*** SELECTED PASSAGE
Mt. Fuji Subaru 5th Station

At 9:20 a.m., the bus arrived at the 5th station. It was pouring rain, windy, cold, and generally yucky. I almost didn’t want to get off the bus. But we hopped off, grabbed our backpacks from underneath the bus, and ran to the closest shelter we could find – a souvenir shop and lodge called Fujikyu Unjokaku.

As we pondered our next steps, we chatted with some other hikers, particularly about the inclement weather. Everyone seemed to be wondering what to do next. We stalled a bit by using the restroom and getting lunch. All public restrooms on the mountain cost 100 yen (we brought change).

Upstairs, the restaurant area was crowded with people who seemingly just finished their hike. We talked with a couple people who descended Mt. Fuji earlier that day and said it was miserable. They also mentioned that the weather had been perfect the previous day.

We ordered tempura udon and hoto, both of which were surprisingly delicious given the lack of other options. After we ate, we put on our rain gear, and decided to check the visitor information center. There, we were promptly told that hikers were not allowed to climb due to the current weather conditions.

So that was that. There were high winds, along with warnings about flooding and mud slides. Japan was hit hard by the typhoon, and there were even some deaths. Southern Japan was impacted the most, and we were fortunate to be further north.
******
- _DIRECTIVE A_
Answer these from the Mt. Fuji 5th Station account:
(i) At what time did the bus reach the 5th station?
(ii) How much does each public restroom on the mountain cost?
(iii) Which two dishes did the group order?
- _DIRECTIVE B_
Copy out the Mt. Fuji 5th Station account word for word, everything from "So that was" down to "be further north.".
*** DATASET
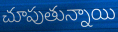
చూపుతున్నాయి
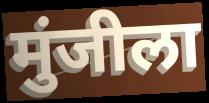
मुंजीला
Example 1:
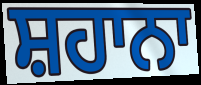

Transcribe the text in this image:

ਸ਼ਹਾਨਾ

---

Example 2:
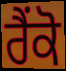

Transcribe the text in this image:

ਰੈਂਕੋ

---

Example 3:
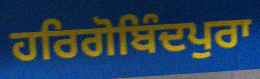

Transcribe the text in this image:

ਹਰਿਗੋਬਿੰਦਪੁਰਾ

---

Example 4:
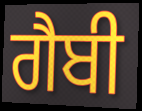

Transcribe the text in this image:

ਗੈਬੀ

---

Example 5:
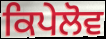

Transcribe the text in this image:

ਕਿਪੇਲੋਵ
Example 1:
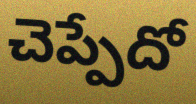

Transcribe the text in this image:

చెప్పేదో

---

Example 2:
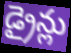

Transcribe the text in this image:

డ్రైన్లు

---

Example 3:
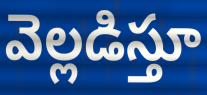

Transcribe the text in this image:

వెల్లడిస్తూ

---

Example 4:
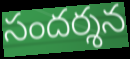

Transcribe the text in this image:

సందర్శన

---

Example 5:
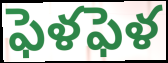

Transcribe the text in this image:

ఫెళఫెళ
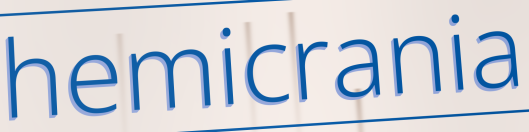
******
- _RESPONSE A_
(i) 9:20 a.m.
(ii) 100 yen
(iii) Tempura udon and hoto

- _RESPONSE B_
So that was that. There were high winds, along with warnings about flooding and mud slides. Japan was hit hard by the typhoon, and there were even some deaths. Southern Japan was impacted the most, and we were fortunate to be further north.